Die Augen sind größer als der Magen.
「目は胃より大きい」

ご馳走を食べて満腹した後で、目の前に新しい料理が運ばれてくるとまた食べたくなる。人間の欲望には際限がない。

Wer nicht arbeiten will, der soll auch nicht essen.
「働かざる者は食うべからず」

終戦直後はソ連共産党のスローガンのように解釈されていたが、実は聖書に載っているキリストの言葉である。

Zeit ist Geld, aber wer viel Zeit hat, braucht viel Geld.
「時は金なり。時間をたくさん持っている人は金もたくさん必要である」

これもまた左様ご尤もと納得できる。

Geld lieber ohne Taschen, als Taschen ohne Geld.
「金が入っていない財布より、財布に入っていない金のほうがよい」

これもまた説明抜きで同感できる。

Für die Reichen hat Gott die Medizin gemacht, für die Armen die Gesundheit.
「神様は金持ちのために薬を創り、貧乏人のために健康を創った」

貧乏人が病気になると薬が買えないから、神は貧乏人に健康を授けた。

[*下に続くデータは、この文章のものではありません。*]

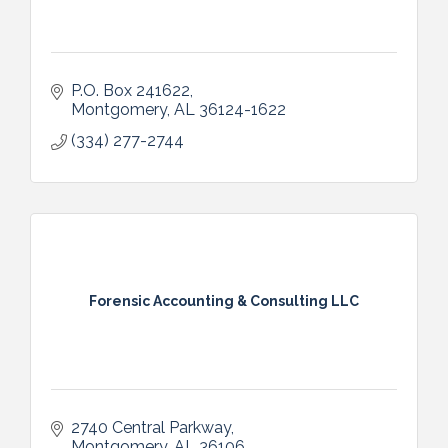
P.O. Box 241622
Montgomery
AL
36124-1622
(334) 277-2744
Forensic Accounting & Consulting LLC
2740 Central Parkway
Montgomery
AL
36106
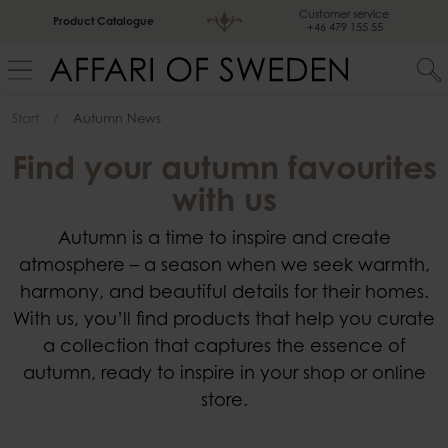
Customer service
Product Catalogue
+46 479 155 55
Start
Autumn News
Find your autumn favourites
with us
Autumn is a time to inspire and create
atmosphere – a season when we seek warmth,
harmony, and beautiful details for their homes.
With us, you’ll find products that help you curate
a collection that captures the essence of
autumn, ready to inspire in your shop or online
store.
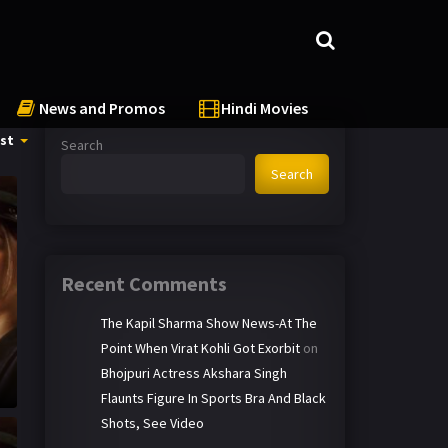
News and Promos
Hindi Movies
st
Search
Search
Recent Comments
The Kapil Sharma Show News-At The
Point When Virat Kohli Got Exorbit
on
Bhojpuri Actress Akshara Singh
Flaunts Figure In Sports Bra And Black
Shots, See Video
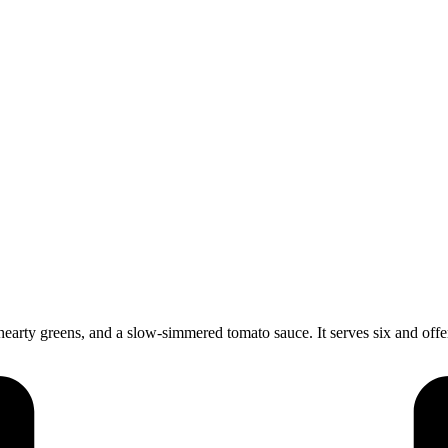
arty greens, and a slow-simmered tomato sauce. It serves six and offer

神は万人に公平である。

Je schöner die Wirtin, desto teuer der Wein.
「マダムが美しければ美しいほどワインが高くつく」

そのような雰囲気では、つい飲み過ぎてしまうのが男性客の心情である。

Lieber zum Wirt als zum Apotheker.
「薬屋へ行くより飲み屋へ行くほうがよい」

薬代より飲み代が払えるほうが健康的である。「酒は百薬の長」のドイツ版である。

Bitter dem Mund, dem Magen gesund.
「口には苦いが胃には健康」

ドイツ語にも「良薬口に苦し」とそっくりの格言がある。中国語は、良薬苦口、忠言逆耳(良薬口に苦し、忠言耳に逆らう)と、口と耳を一対にして表現している。

Das Pferd lobe nach einem Monat und das Weib nach einem Jahre.
「馬は1カ月後に、女房は1年後に褒めろ」

ヨーロッパの農耕民族の間では、馬の買い物は当たり外れが多いから、名馬か駄馬か、買ってから1カ月後に評価するという風習があったそうである。女房はもらってから1年後に……という句と対になっている。

Wen die Götter lieben, der stirbt jung.
「神々が愛する者は若くして死ぬ」

美人や才能豊かな者は早く死ぬ。佳人薄命や才子多病と一脈相通じる表現である。

Jeder Müller leitet das Wasser auf seine eigene Mühle.
「粉屋はみな自分の水車小屋に水を導く」

即座に「我田引水」が連想できそうな表現である。

Ein Unglück kommt selten allein.
「不幸が単独で来ることは滅多にない」

日本では「弱り目に祟り目」という。悪事はえてして重ねて起こりがちである。中国には「福無双至、禍不単行」という格言がある。福は2つ続けて来ない。禍は単独では来ないと訳せる。

Borgen macht Sorgen.
「借金が心配をつくる」

借金をすると心配の種が増える。借金のBorgen(ボルゲン)と心配のSorgen(ゾルゲン)が韻を踏んでいる。

Je weniger Ausbildung, je mehr Einbildung.
「教養が少ないほど自惚れが多い」

教養のAusbildung(アウスビルドゥング)と自惚れのEinbildung(アインビルドゥング)が韻を踏んでいる。

Almosen geben armut nicht.
「施しをしても貧乏にはならない」

「情けは人の為ならず」に相当するという解説が添えてある。

Die Zuschauer sehen mehr als die Spieler.
「観客は演技者よりも演技がよく見える」

「傍目八目」のドイツ版である。

Glück im Spiel, Unglück in der Liebe.
「賭け事で幸福、恋愛で不幸」

ギャンブルで大金を儲けたが、恋人に振られたという状況だろうか。「天は二物を与えず」のドイツ版である。

ドイツ人というと生真面目で堅物な民族という先入観を抱きがちだが、60年後に格言を読み直してみて予想外にユーモア精神に満ち溢れているのに改めて驚かされた。